Tuesday, October 24, 2006


How easy it is to take for granted something which holds great significance for us. Things that we see every day so often fade from view because we don't look at them with the necessary sense of perspective.

Such is the case for our local parks. In every town in every corner of Britain, you'll find a green space providing a home to a few trees, some grass and any number of further embellishments that make it unique from the one down the road, the one across town or the one you've never seen in a completely different area altogether.

For those of us that grew up living and breathing every moment of our lives high on the joy that football gave us, the local park was the best place to go to kick a ball around and live the dream that we, too, were the superstars of our day. That vast expanse of grass long vacated by sunbather and dog-walker alike was like having our very own Wembley to play on for the day. No cuts or grazes here - this was the lush surface that repaid the love we had for it with the sort of safeness that no concrete pavement could provide.

Better still if the grass had just been cut by the Council Parks Department. That unique smell drew you in the moment you passed the vandalised 'Welcome' sign by the gates. With ball in hand, your stride lengthened ever so slightly as you made your way to that place where you always played - your pitch. The ball would be tossed in the air and as it fell again, the inevitable volley would come as it was kicked high onto the big green, followed by an excited run in pursuit of it.

I remember so many happy days playing football with my friends in the park. While others would use a pile of old coats as goalposts, we had the luxury of two young trees spaced (ideally) the right distance apart to constitute a goal frame, albeit without the cross-bar. One of us would elect to go in goal first - often me - and everyone else would play outfield.

And off they'd go. A series of passes would neatly and tentatively be made from one to the other, waiting for the moment when someone would fashion a set-up move that resulted in a final flourishing shot or header towards the expectant keeper. Goals weren't scored as often as we'd like, but when they did arrive, they were usually greeted with a disproportionately gleeful celebration that sent the keeper on his way to fetch the ball that was by now half way to the other side of the park.

Sadly for the goalie, this long walk to retrieve the ball became the bain of our afternoon. Only the promise of an occasional spectacular save made the job worthwhile, but for the greater part it was a diet of tedium and tree-gazing as the wait for another shot went on.

But at least they were lovely trees. We'd sometimes sit under them when the weather became too hot or too wet, our backs propped by the huge, rippled trunk. We'd stop to rest and catch our breath, taking a while to finish off our drinks and talk about all kinds of unimportant things. Big willow trees, they were, yet their shadow never seemed to fall on us as we played football in our collective boyhood idyll.

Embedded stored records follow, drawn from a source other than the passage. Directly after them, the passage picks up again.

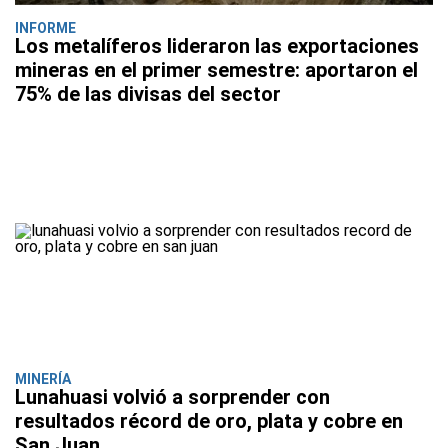
INFORME
Los metalíferos lideraron las exportaciones
mineras en el primer semestre: aportaron el
75% de las divisas del sector
MINERÍA
Lunahuasi volvió a sorprender con
resultados récord de oro, plata y cobre en
San Juan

We'd carry on playing, but by now our legs were growing tired and weary and the chance to score that one last memorable goal gradually diminished like the sun which so often warmed our backs. By unanimous vote, we'd eventually call it a day, pick up our things and go, walking slowly home with the satisfaction that we'd performed as well as any multi-million pound player could ever hope to.

All a distant memory, and yet the park where you used to play is more than likely still there, still retaining a modest, silent beauty, silent as people pass it by as though it wasn't even there.

It deserves more respect than that. Parks are responsible for so many of the happy memories we hold, so let's celebrate them for what they are and what they've given us. If you get the chance, pay a visit to your old park, or if not, go and make use of the park round the corner from where you live.

It's a privilege to have such a wonderful resource on our doorsteps, so make sure yours doesn't get taken for granted.

1 comment:

Smart said...

On a similar, but more serious note, is the subject of 'Playing Fields'.

To the goverment and local authorities, a green area is a 'waste'. They have to buy machinery and pay people to maintain the area, and the area itself is not generating any revenue.

Now, if there were houses on that area...

Councils have tried to 'limit' the amount of green areas for the sake of income. What they ignore is that these areas are VERY important to children.

'Playing Fields' are 'alive' and awash with colour on the weekends, as youth football teams play there weekly match. Yet these areas are become a rarity, and will continue to do so.

When I was running a youth team, our 'Home pitches' were underthreat because some idiot councillor thought it would be great to have trams in the local community, and suggested the Trams Depot should be built on the pitches.

Trams for christ sake...

To make matters worse, this stretch of greenary was the only piece of greenary within a mile. If it was lost, any children wanting to play football would have to cross a major East London A-road.

At the same time, the largest area of playing fields (Parsloes) in the borough was also under threat due to the 'upkeep'.

Only by public protests and petitions were these areas saved, and are still used as football pitches today.

What annoys me most about all this is the hypocrisy. Come vote time, politicians will "want" kids off the streets, not being couch potatoes, and living a healthier lifestyle, giving kids something to do, a commuinity spirit, better social behaviour... so lets take away one of the few areas they have and profit from it.